* _SELECTED EXCERPT_
"Wouldn't It Be Nice" is a song by the American rock band the Beach Boys and the opening track from their 1966 album Pet Sounds. Written by Brian Wilson, Tony Asher, and Mike Love, it is distinguished for its sophisticated Wall of Sound-style arrangement and refined vocal performances, and is regarded among the band's finest songs. With its juxtaposition of joyous-sounding music and melancholic lyrics, it is considered a formative work of power pop, and with respect to musical innovation, progressive pop.

The song was inspired by Wilson's confused infatuations for his sister-in-law, who projected an "innocent aura" that he wished to capture in "Wouldn't It Be Nice". Lyrically, the song describes a young couple who feel empowered by their monogamous relationship and fantasize about the romantic freedom they would earn as adults. Like the other tracks on Pet Sounds, it subverted listeners' expectations, as past Beach Boys songs had normally celebrated superficial conceits such as material possessions and casual flings.

Wilson produced the record between January and April 1966 with his band and 16 studio musicians who variously played drums, timpani, glockenspiel, trumpet, saxophones, accordions, guitars, pianos, and upright bass. The harp-like instrument heard in the introduction is a 12-string mando-guitar plugged directly into the recording console. One section of the song engages in a ritardando, a device that is rarely used in pop music. The band struggled to sing the multiple vocal parts to Wilson's satisfaction, and the song ultimately took longer to record than any other track on the album.

"Wouldn't It Be Nice" was released as a single in July and peaked at number 8 on the Billboard Hot 100. It has occasionally appeared in the soundtracks of films such as the 1989 documentary Roger & Me, where it was used to underscore visuals of economic devastation. , it is the band's most streamed song on Spotify, and it is listed among the thousand-most highest rated songs of all time on Acclaimed Music.

Background

"Wouldn't It Be Nice" is one of the eight songs that Brian Wilson and Tony Asher wrote for the Pet Sounds album. Wilson's (since-discredited) 1991 memoir suggested that he was inspired to write the song after having sexual fantasies about the Honeys' singer Diane Rovell, his sister-in-law. While discussing the song, Asher supported that Wilson was "definitely infatuated by her" and "this innocent aura that she seemed to possess. Brian was really just so naive." Wilson repeatedly brought up the subject while they composed the songs on Pet Sounds, as Asher remembered, "He'd stop in the middle of writing a song or a conversation or whatever and start going on about Diane, about how innocent, sweet, and beautiful she was. I’d be thinking, 'Huh! Your wife’s in the next room, and you’re talking about her sister!'"

Raw records:
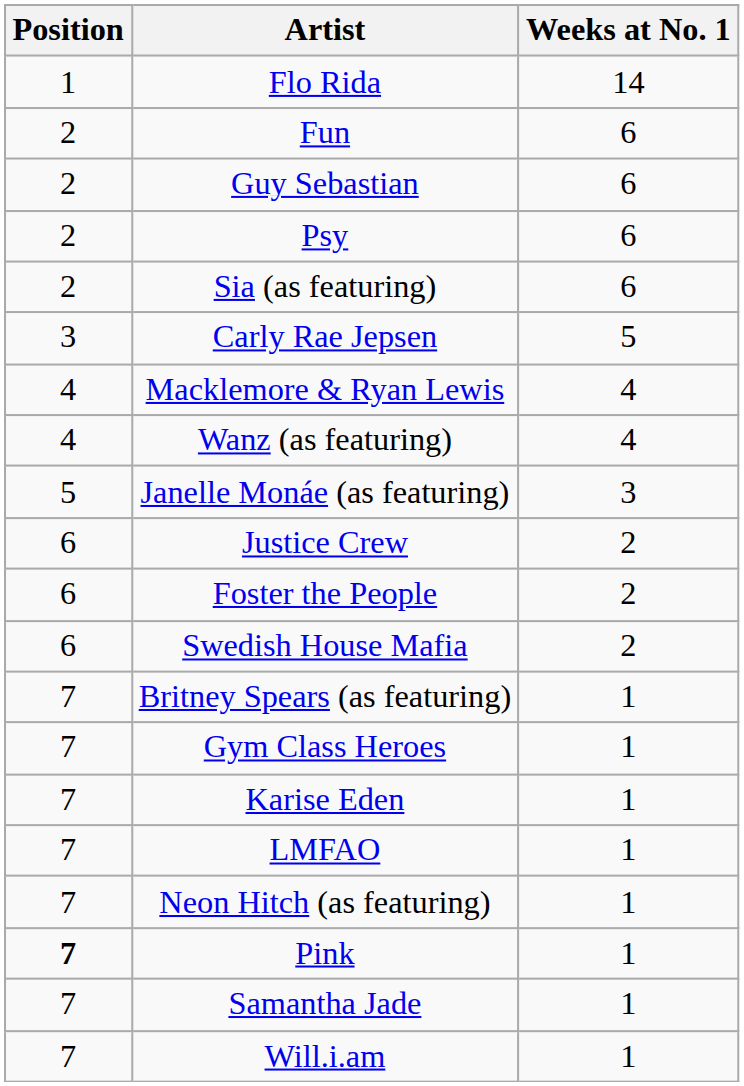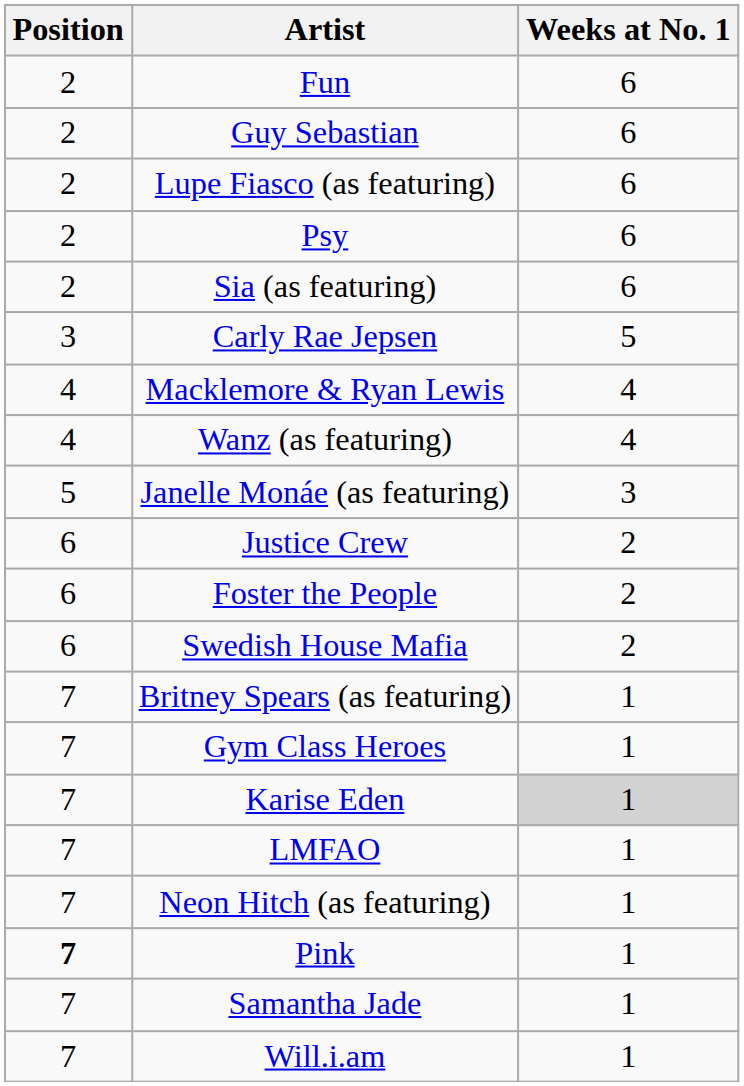- row: 1 | Flo Rida | 14
+ row: 2 | Lupe Fiasco (as featuring) | 6
Karise Eden | Weeks at No. 1: no background -> lightgrey background
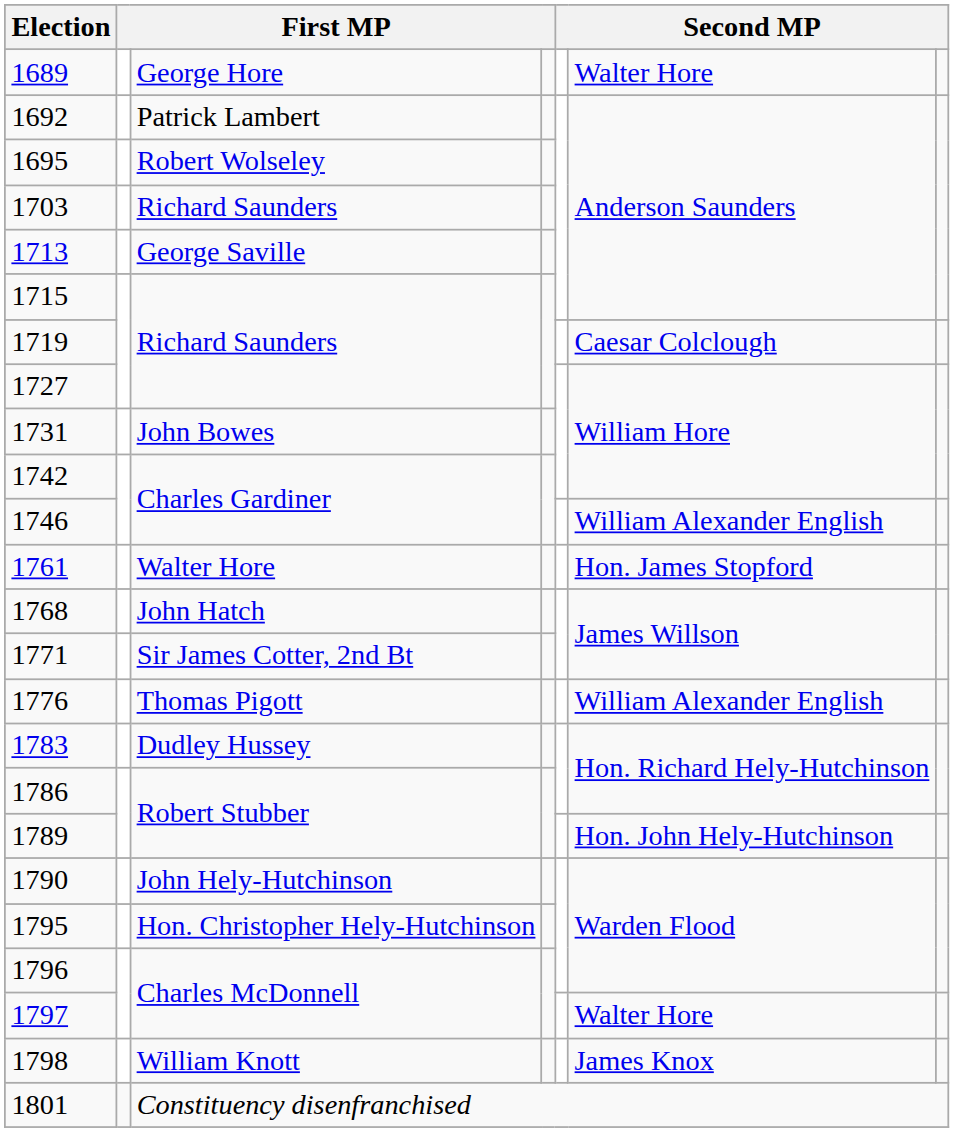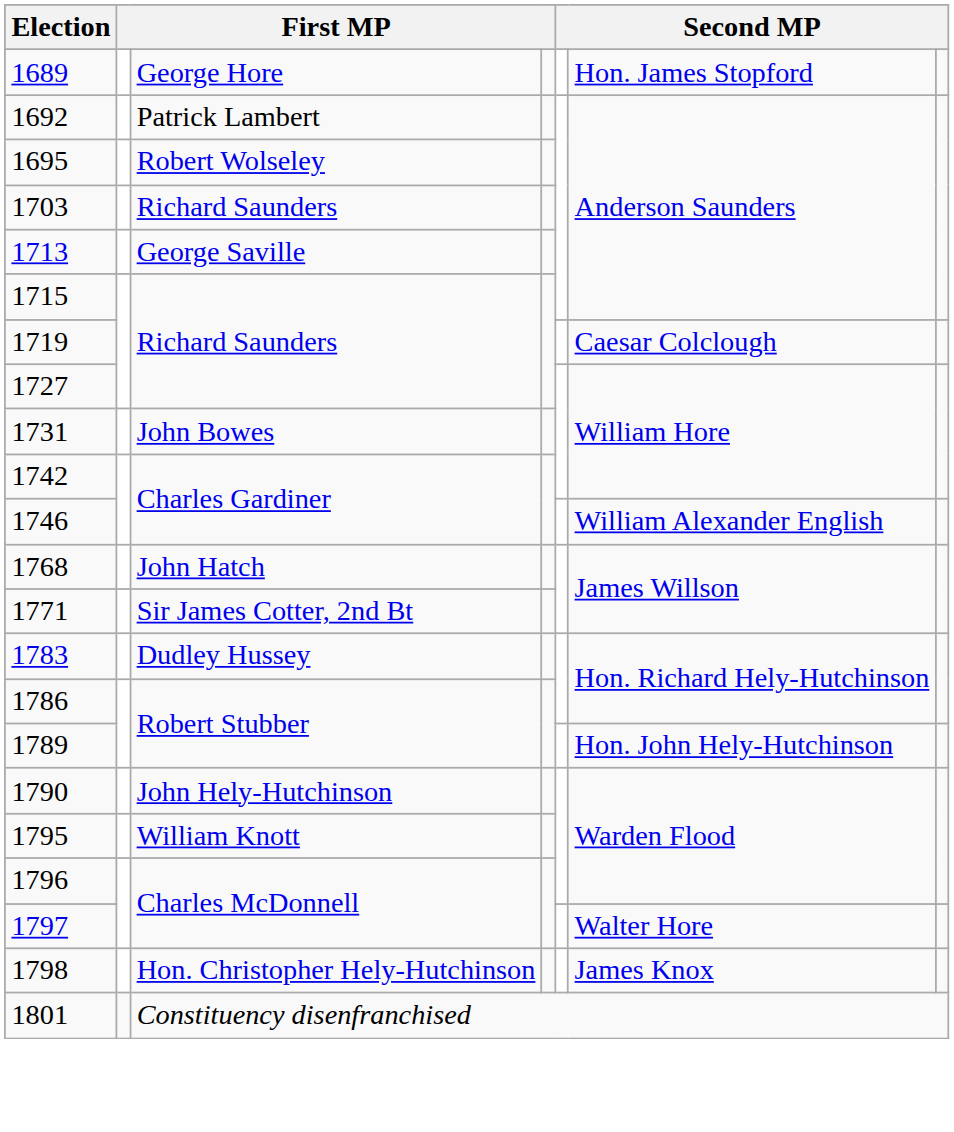1689 | column 6: Walter Hore -> Hon. James Stopford
- row: 1761 | Walter Hore | Hon. James Stopford
- row: 1776 | Thomas Pigott | William Alexander English
1795 | column 3: Hon. Christopher Hely-Hutchinson -> William Knott
1798 | column 3: William Knott -> Hon. Christopher Hely-Hutchinson
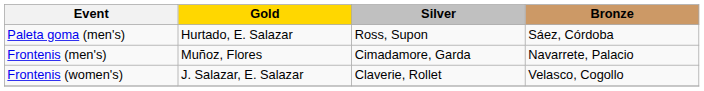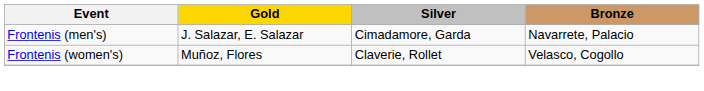- row: Paleta goma (men's) | Hurtado, E. Salazar | Ross, Supon | Sáez, Córdoba
Frontenis (men's) | Gold: Muñoz, Flores -> J. Salazar, E. Salazar
Frontenis (women's) | Gold: J. Salazar, E. Salazar -> Muñoz, Flores
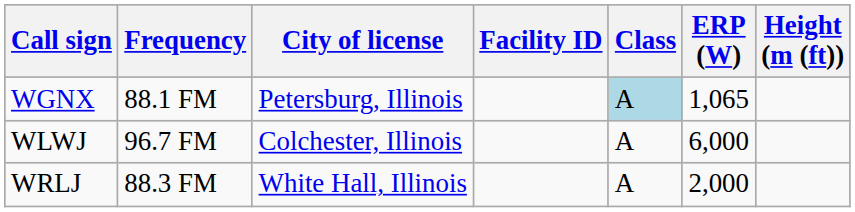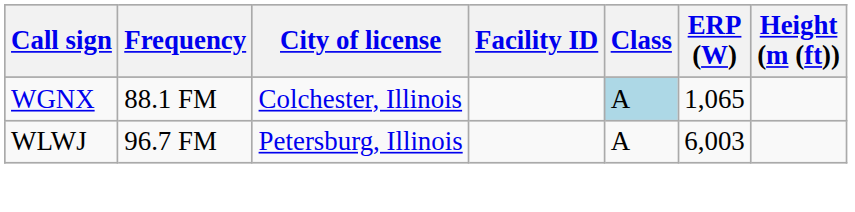WGNX | City of license: Petersburg, Illinois -> Colchester, Illinois
WLWJ | City of license: Colchester, Illinois -> Petersburg, Illinois
WLWJ | ERP (W): 6,000 -> 6,003
- row: WRLJ | 88.3 FM | White Hall, Illinois | A | 2,000
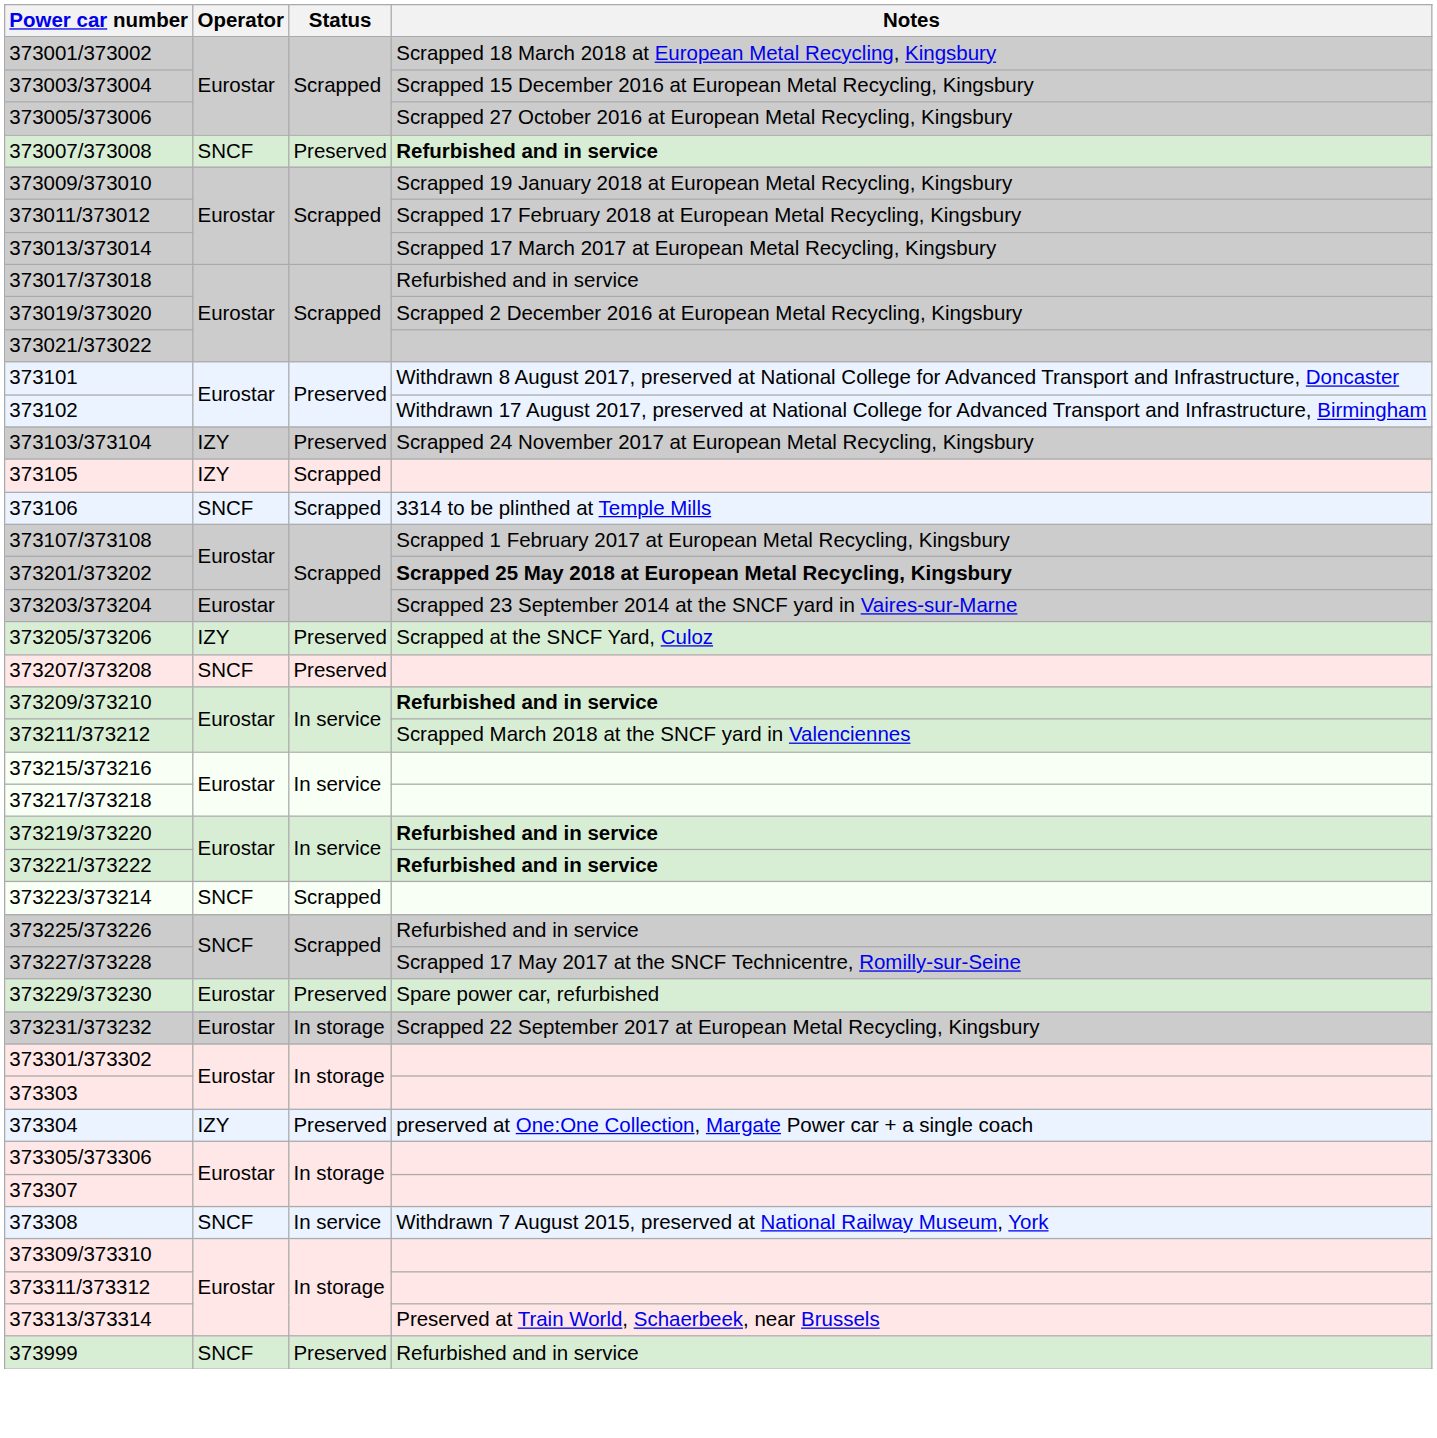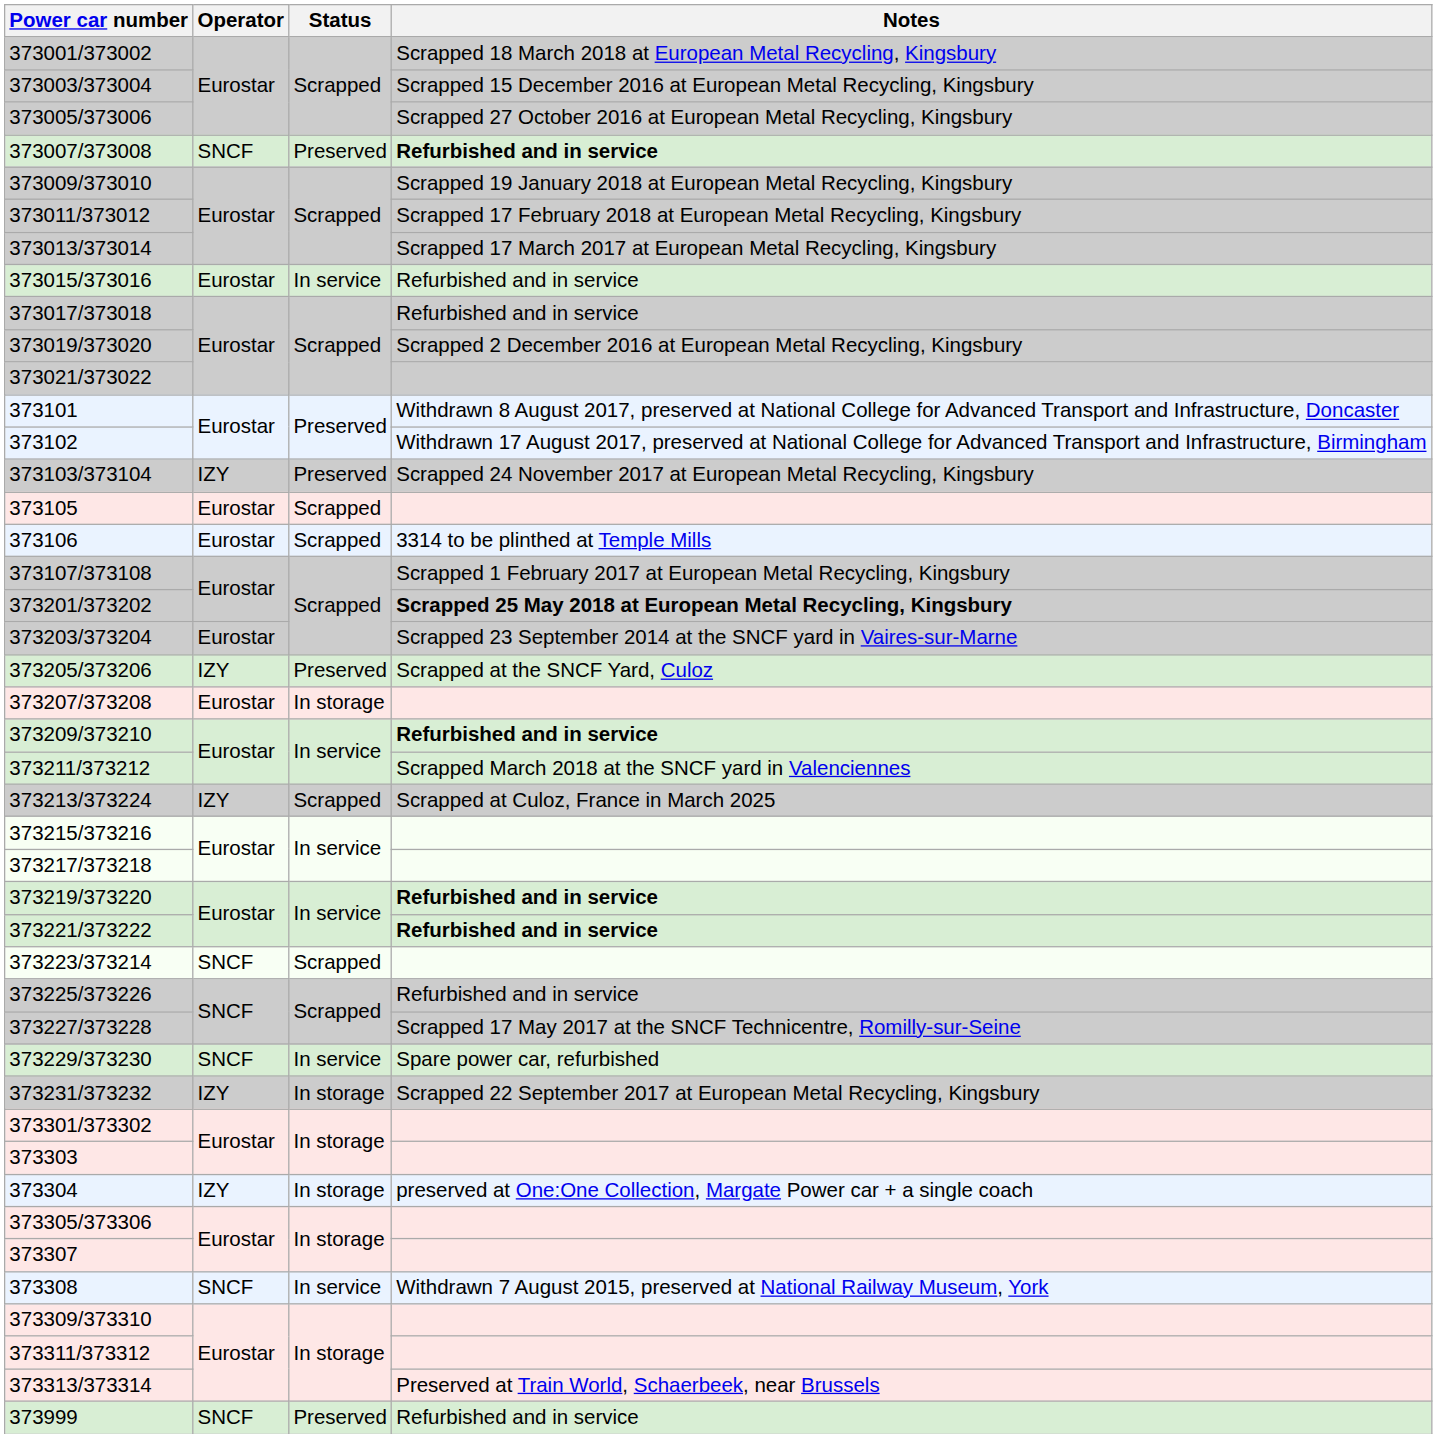+ row: 373015/373016 | Eurostar | In service | Refurbished and in service
373105 | Operator: IZY -> Eurostar
373106 | Operator: SNCF -> Eurostar
373207/373208 | Operator: SNCF -> Eurostar
373207/373208 | Status: Preserved -> In storage
+ row: 373213/373224 | IZY | Scrapped | Scrapped at Culoz, France in March 2025
373229/373230 | Operator: Eurostar -> SNCF
373229/373230 | Status: Preserved -> In service
373231/373232 | Operator: Eurostar -> IZY
373304 | Status: Preserved -> In storage
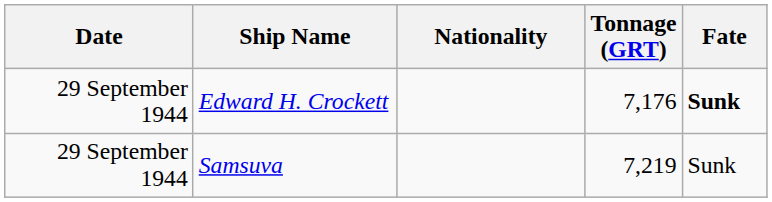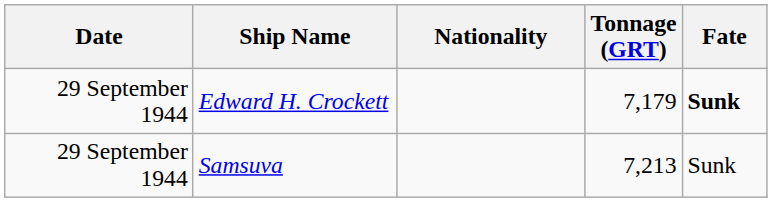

* _WRITTEN TASKS_
**A.** Answer these questions from the text on "Wouldn't It Be Nice":
(i) How many studio musicians worked on the record alongside the band?
(ii) What position did the single reach on the Billboard Hot 100?
(iii) Which 1989 documentary used the song in its soundtrack?
**B.** Write the next part of the text about the song "Wouldn't It Be Nice," starting after its final sentence.

* _ANSWERS FOR THE EXERCISE_
**A.**
(i) 16
(ii) Number 8
(iii) Roger & Me

**B.**
It was one of only two songs on Pet Sounds in which Asher wrote words to a melody that Wilson had already finalized, the other being "You Still Believe in Me". According to Asher, "Over a period of days, Brian kept saying that he was working on a melody, but he didn't want to play it for me until he had the structure finished. One day, he said, 'It's done.'" Wilson had decided on its subject matter: the "innocence of [...] being too young to get married", a topic that "seemed to be immensely appealing to him." Asher said that, after he had begun writing the lyrics, Wilson started "microanalyzing the individual words" to Asher's annoyance.  Following Asher's complaints, Wilson agreed to let Asher take a tape of the song home and write the words alone. Asher then returned with a set of lyrics, which the pair refined. It was a less integrated and collaborative process than the one for the songs they wrote afterward.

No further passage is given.